Devenue omniprésente dans notre société, la violence est banalisée. Cela n’est pas nouveau, cela a été dit à plusieurs reprises au sujet de jeux vidéo ou de films. Mais ne faut-il pas le répéter à l’heure des décapitations médiatisées via Internet, des massacres dans la Syrie de Bachard el-Assad, des bombardements d’enfants à Gaza, laissés désarticulés sur des plages à la vue d’un public horrifié mais, ô combien, demandeur, de places publiques en proie à la haine et à la destruction à Kiev ou au Caire, et des nettoyages ethniques en Centrafrique ?
Des actes de guerre considérés dans une majorité de cas comme crimes de guerre ou crimes contre l’humanité. Cela également n’est pas nouveau. Pour les trente dernières années, plusieurs noms reviennent en mémoire, le massacre de Sabra et Chatila au Liban en 1982, le génocide des Tutsis au Rwanda en 1994, le massacre de Srebrenica en Bosnie-Herzégovine en 1995.
Un flot de violences intégrant nos champs de référence, soutenus encore par les images fictives de films d’action aux scénarios trop souvent ineptes.
Internet et la télévision ont remplacé avantageusement le cirque Maxime, nous ne souffrons plus de la chaleur pour assister à la boucherie.

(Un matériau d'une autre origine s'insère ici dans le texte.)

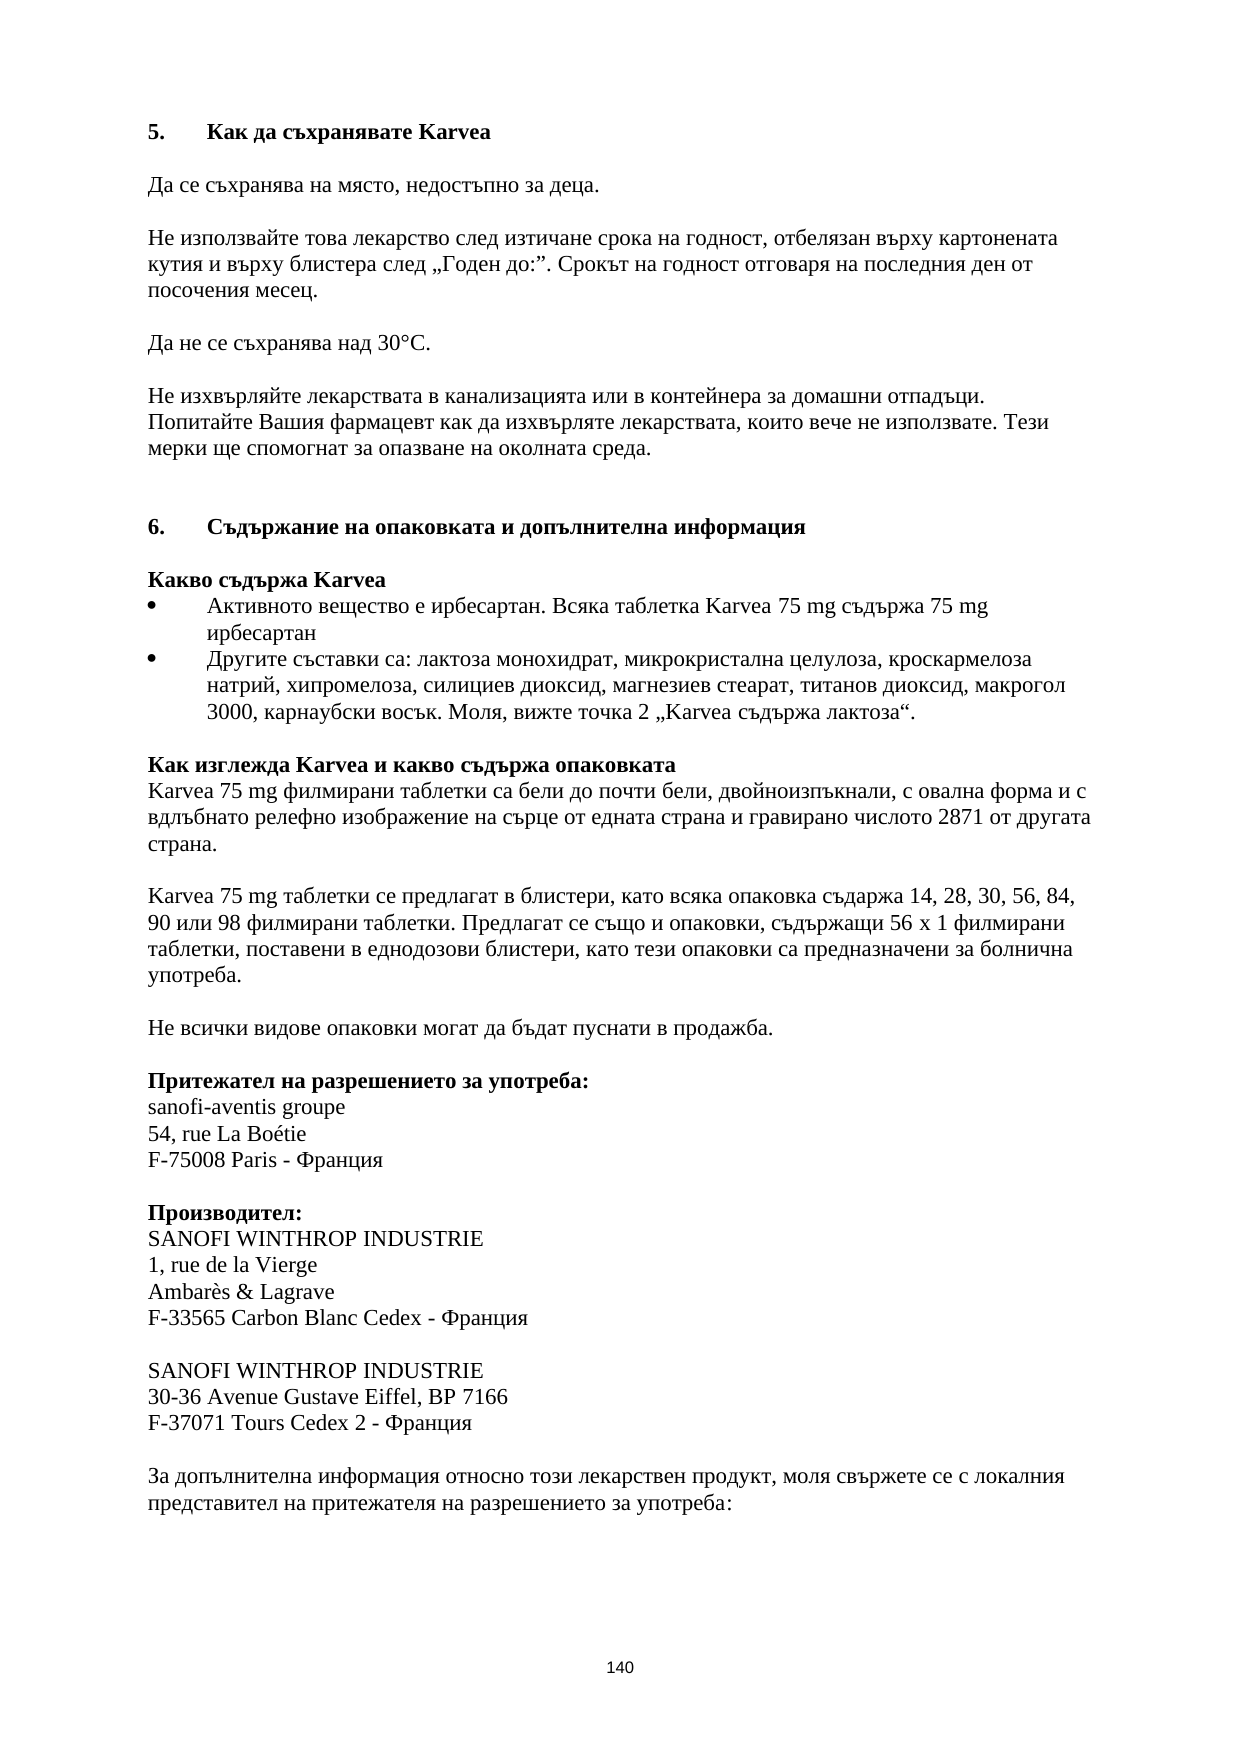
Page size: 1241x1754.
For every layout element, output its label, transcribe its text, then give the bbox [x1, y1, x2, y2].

subtitle Как изглежда Karvea и какво съдържа опаковката [148, 751, 1093, 777]
list Активното вещество е ирбесартан. Всяка таблетка Karvea 75 mg съдържа 75 mg ирбесартан [148, 592, 1093, 645]
text Да се съхранява на място, недостъпно за деца. [148, 171, 1093, 197]
subtitle 5. Как да съхранявате Karvea [148, 118, 1093, 144]
text SANOFI WINTHROP INDUSTRIE 1, rue de la Vierge Ambarès & Lagrave F-33565 Carbon Blanc Cedex - Франция [148, 1225, 1093, 1330]
subtitle Производител: [148, 1199, 1093, 1225]
text Karvea 75 mg таблетки се предлагат в блистери, като всяка опаковка съдаржа 14, 28, 30, 56, 84, 90 или 98 филмирани таблетки. Предлагат се също и опаковки, съдържащи 56 x 1 филмирани таблетки, поставени в еднодозови блистери, като тези опаковки са предназначени за болнична употреба. [148, 882, 1093, 988]
subtitle 6. Съдържание на опаковката и допълнителна информация [148, 513, 1093, 540]
text Да не се съхранява над 30°C. [148, 329, 1093, 355]
text SANOFI INDUSTRIE 30-36 Avenue Gustave Eiffel, BP 7166 F-37071 Cedex 2 - Франция [148, 1357, 1093, 1436]
subtitle Притежател на разрешението за употреба: [148, 1067, 1093, 1093]
text Не използвайте това лекарство след изтичане срока на годност, отбелязан върху картонената кутия и върху блистера след „Годен до:”. Срокът на годност отговаря на последния ден от посочения месец. [148, 223, 1093, 303]
list Другите съставки са: лактоза монохидрат, микрокристална целулоза, кроскармелоза натрий, хипромелоза, силициев диоксид, магнезиев стеарат, титанов диоксид, макрогол 3000, карнаубски восък. Моля, вижте точка 2 „Karvea съдържа лактоза“. [148, 645, 1093, 724]
text Не всички видове опаковки могат да бъдат пуснати в продажба. [148, 1014, 1093, 1041]
text За допълнителна информация относно този лекарствен продукт, моля свържете се с локалния представител на притежателя на разрешението за употреба: [148, 1462, 1093, 1515]
subtitle Какво съдържа Karvea [148, 566, 1093, 592]
text Karvea 75 mg филмирани таблетки са бели до почти бели, двойноизпъкнали, с овална форма и с вдлъбнато релефно изображение на сърце от едната страна и гравирано числото 2871 от другата страна. [148, 777, 1093, 856]
text Не изхвърляйте лекарствата в канализацията или в контейнера за домашни отпадъци. Попитайте Вашия фармацевт как да изхвърляте лекарствата, които вече не използвате. Тези мерки ще спомогнат за опазване на околната среда. [148, 382, 1093, 461]
text sanofi-aventis groupe 54, rue La Boétie F-75008 - Франция [148, 1093, 1093, 1172]
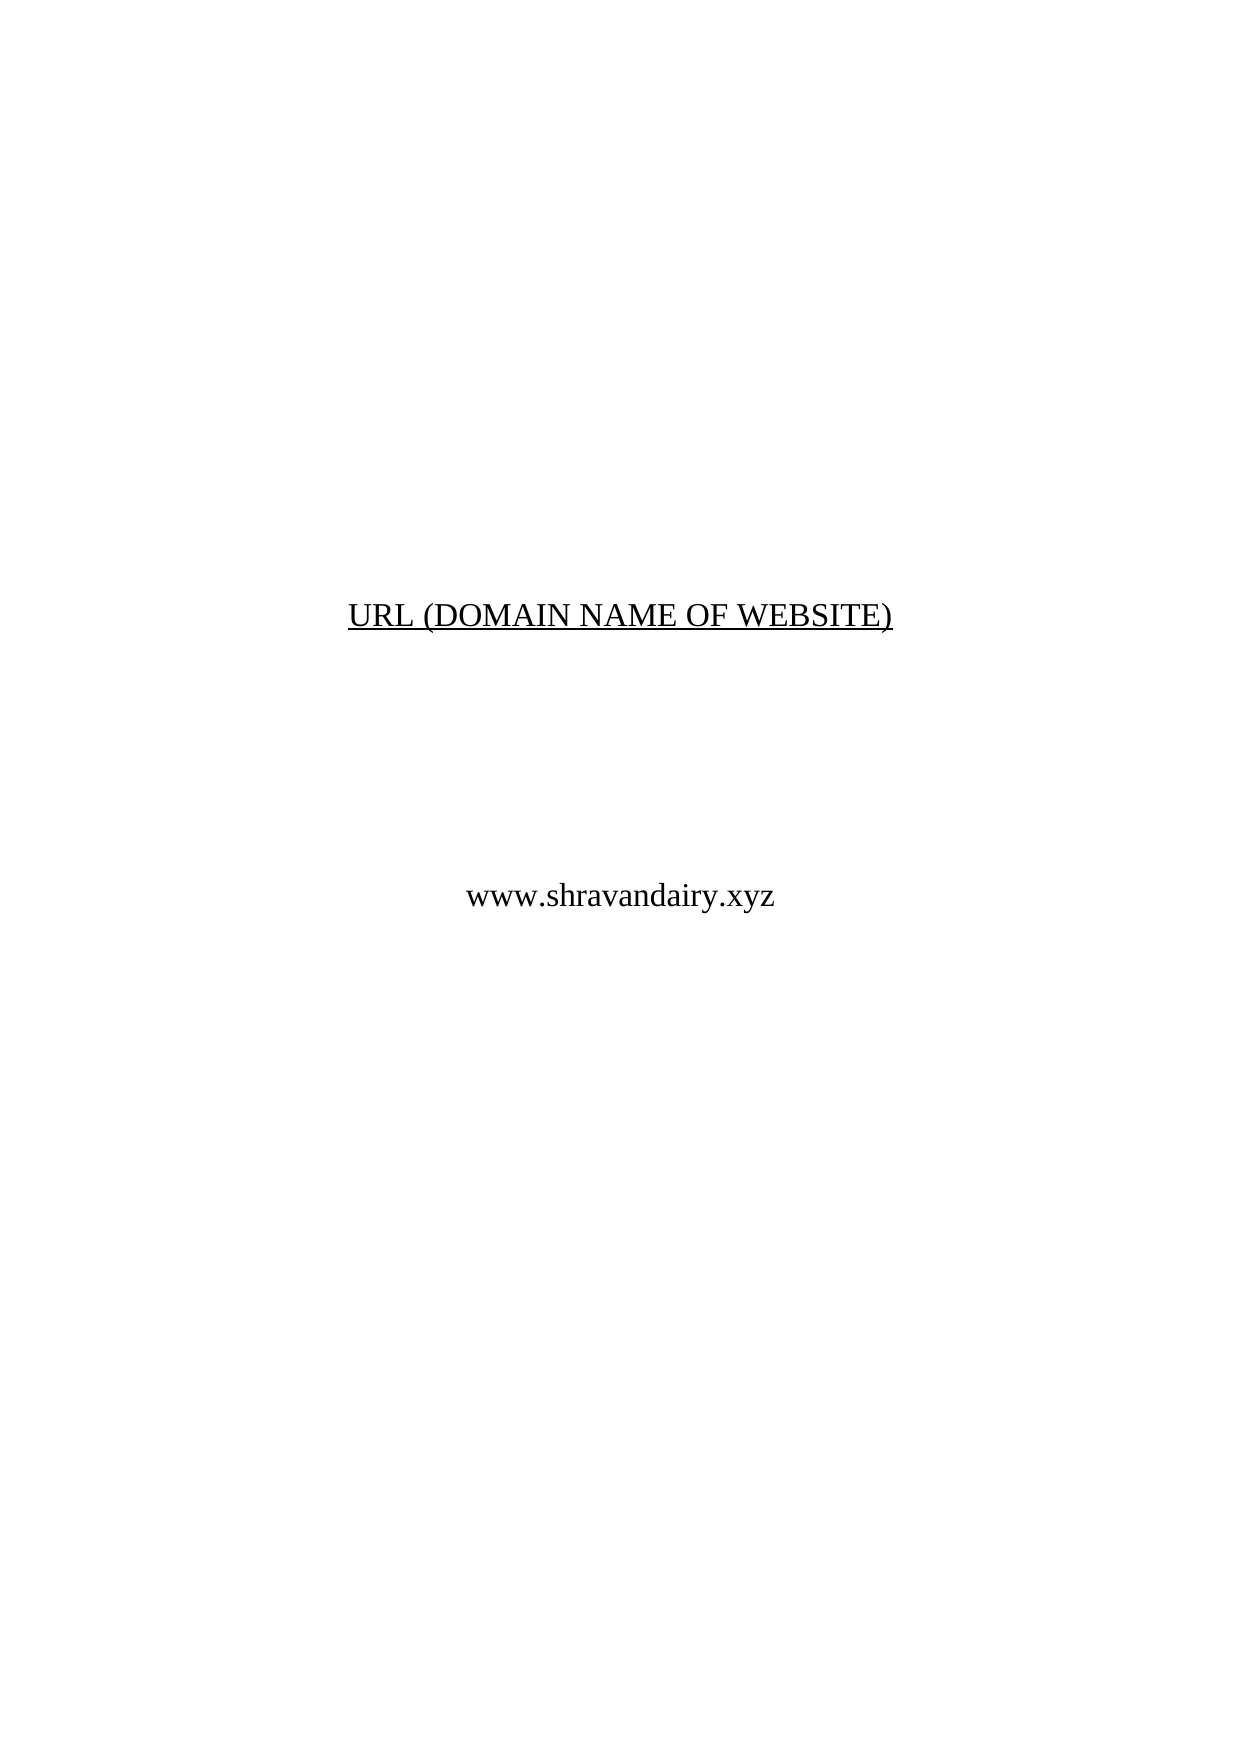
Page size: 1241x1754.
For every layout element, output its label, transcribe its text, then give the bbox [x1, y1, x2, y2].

text www.shravandairy.xyz [150, 875, 1090, 913]
text URL (DOMAIN NAME OF WEBSITE) [150, 595, 1090, 633]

Et nous frémissons à l’idée de voir la barbarie surgir au sein de nos sociétés démocratiques et humanistes, lorsqu’un désaxé psychopathe comme Behring Breivik lève le poing à l’issue de son procès pour meurtre de près de 80 personnes, ou lorsqu’au cœur de nos cités quelque fils de satrape, très éloigné de cette sensualité orientale qui avait fasciné Pierre Loti, joue du fouet de l’arbitraire.
Démocratie et humanisme, deux mots que l’histoire n’a pas rendus vains et qui forment un idéal, une référence qui semble n’être pas la moins bonne des idées. Nos pères ne s’y sont pas trompés lorsqu’ils ont aboli la peine de mort alors que l’Europe sombrait dans la folie hitlérienne. Le dernier civil à subir une exécution capitale en Suisse fut Hans Vollenweider, guillotiné dans la cour de la prison de Sarnen dans le Canton d’Obwald, le 18 octobre 1940 !
L’ombre de l’échafaud a disparu. Elle ne rassurait pas l’opinion publique et rappelait sans doute la Terreur parisienne, n’en déplaise aux Robespierre de notre temps qui l’invoquent non pas comme mesure répressive mais comme acte politique. Une démagogie scabreuse qui n’est pas sans rappeler la loi du Talion, un usage situé aux confins de la vendetta et du recours à un juge, un usage largement décrié jadis par Beccaria ou Victor Hugo.
Une violence que Denis de Rougemont aurait sans doute reconnue comme telle, une barbarie issue de cette part du Diable qui engendre de nouvelles croyances faisant de la mort un remède à l’assassinat.